Re: Why does Linux not implement pthread_suspend() and pthread_resume()?

From: Theodore Ts'o
Date: Sun Jan 14 2024 - 21:35:47 EST


On Sun, Jan 14, 2024 at 12:20:04PM +0100, Dr. Henning Kopp wrote:
>
> I found one answer on stackoverflow [1] that mentions that pthread_suspend
> and pthread_resume_np is in the "Unix specification"

This is not correct. It is *not* part of the Single Unix
Specification. The listing what is in the SUS can be found here:

https://pubs.opengroup.org/onlinepubs/7908799/xsh/threads.html

HPUX seems to have implemented pthread_suspend, but it is not a formal
part of the Posix or Single Unix Specification's definition of Posix
Threads.

> I read "man 7 pthreads". It mentions that there are two Linux
> implementations of Posix threads, that differ in some details from the Posix
> spec. However, it does not mention suspending or resuming threads at all.

It states that LinuxThreads was shipped as part of glibc until 2.4.
Since 2.4, NPTL is the implementation that has been shipped. Note
that glibc 2.4 was shipped in 2006. This is just that man page is
quite old, and there is some information which is mostly ancient
history that hasn't been removed yet. There is also comments about
various aspects of NPTL that weren't fully POSIX compliant until
various 2.6.x kernels --- well the Linux 3.0 kernel was released in
2011, so again, there's just a lot of stuff there which can be safely
ignored as no longer relevant.

> So my question is: What is the reason that Linux does not implement
> functions for suspending and resuming threads?

Quoting from the Linux Threads FAQ:

E.4: How can I suspend and resume a thread from another thread?
Solaris has the thr_suspend() and thr_resume() functions to do
that; why don't you?

The POSIX standard provides no mechanism by which a thread A can
suspend the execution of another thread B, without cooperation from
B. The only way to implement a suspend/restart mechanism is to have
B check periodically some global variable for a suspend request and
then suspend itself on a condition variable, which another thread
can signal later to restart B.

Notice that thr_suspend() is inherently dangerous and prone to race
conditions. For one thing, there is no control on where the target
thread stops: it can very well be stopped in the middle of a
critical section, while holding mutexes. Also, there is no
guarantee on when the target thread will actually stop. For these
reasons, you'd be much better off using mutexes and conditions
instead. The only situations that really require the ability to
suspend a thread are debuggers and some kind of garbage collectors.

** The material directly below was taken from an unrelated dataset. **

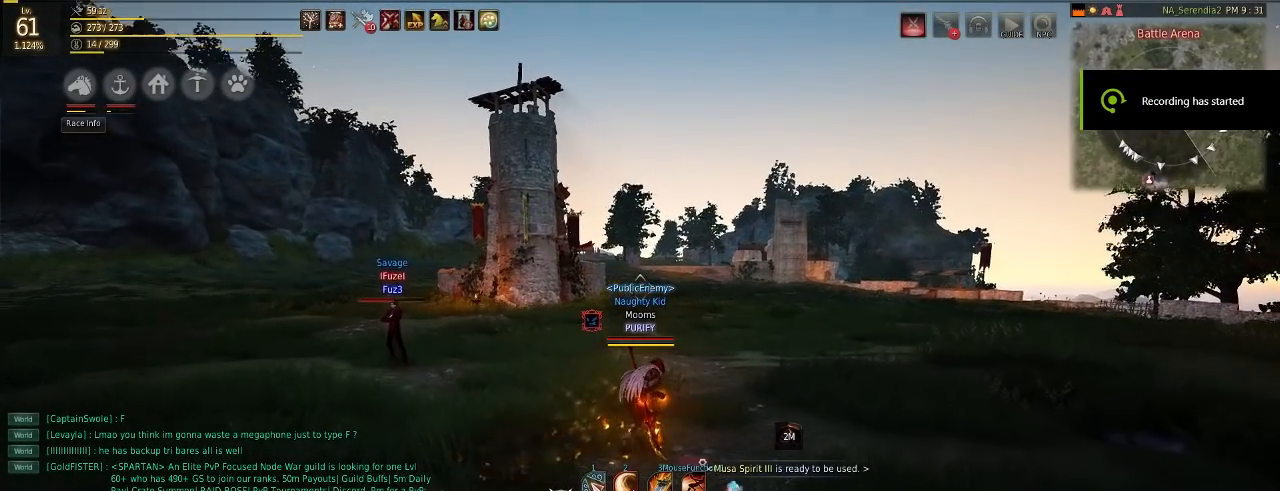
{"keys": [], "mouse": [], "events": []}
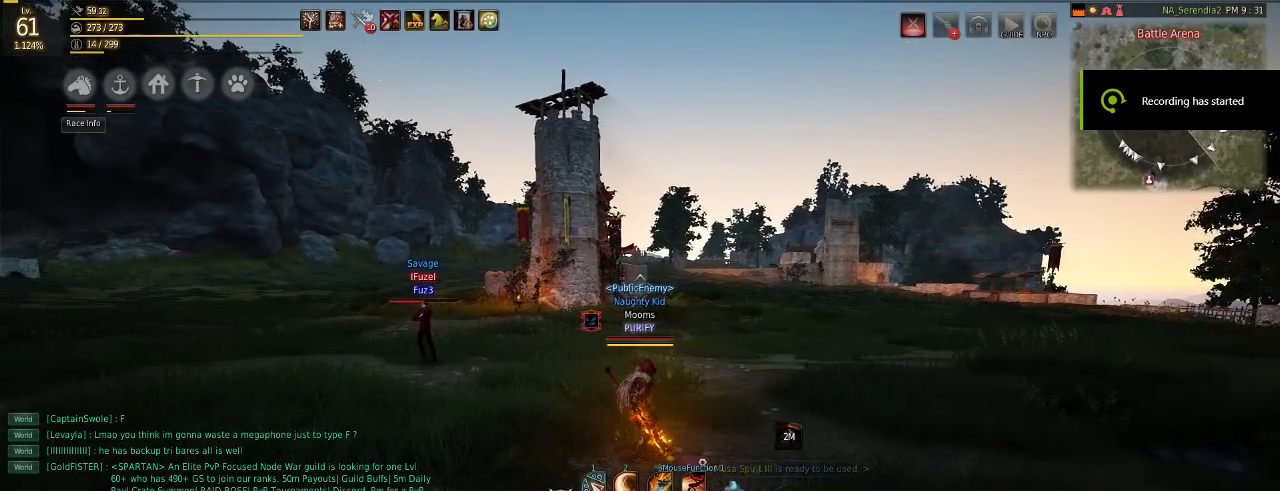
{"keys": [], "mouse": [], "events": []}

https://www.enseignement.polytechnique.fr/profs/informatique/Leo.Liberti/public/computing/parallel/threads/linuxthreads/linuxthreads-FAQ.html#E

Yes, LinuxThreads has been obsolete since 2006. But the rationale
that (a) suspending threads is dangerous, and handing a footgun to
application writesr might not be wise, and (b) therefore Posix
specification does not include the capability to suspend a thread, is
still true.

There is a non-standard way that you can suspend an individual thread
--- you need to get the Linux tid (note: *not* the pthread id; that's
different) and then you can send a SIGSTOP signal to the Linux thread
which will cause the kernel to suspend the thread, and you can send it
a SIGCONT thread that will cause the kernel to resume the thread.
This is not something that can be intercepted by the application, and
so there's nothing the Posix Thread library can do to make things
better for the application. If the application happens to be in a
critical section, holding some mutex when it no longer is allowed to
run, it might cause your program to wedge until it the SIGCONT signal
is send to the thread, and this might not be what you want.

Cheers,

- Ted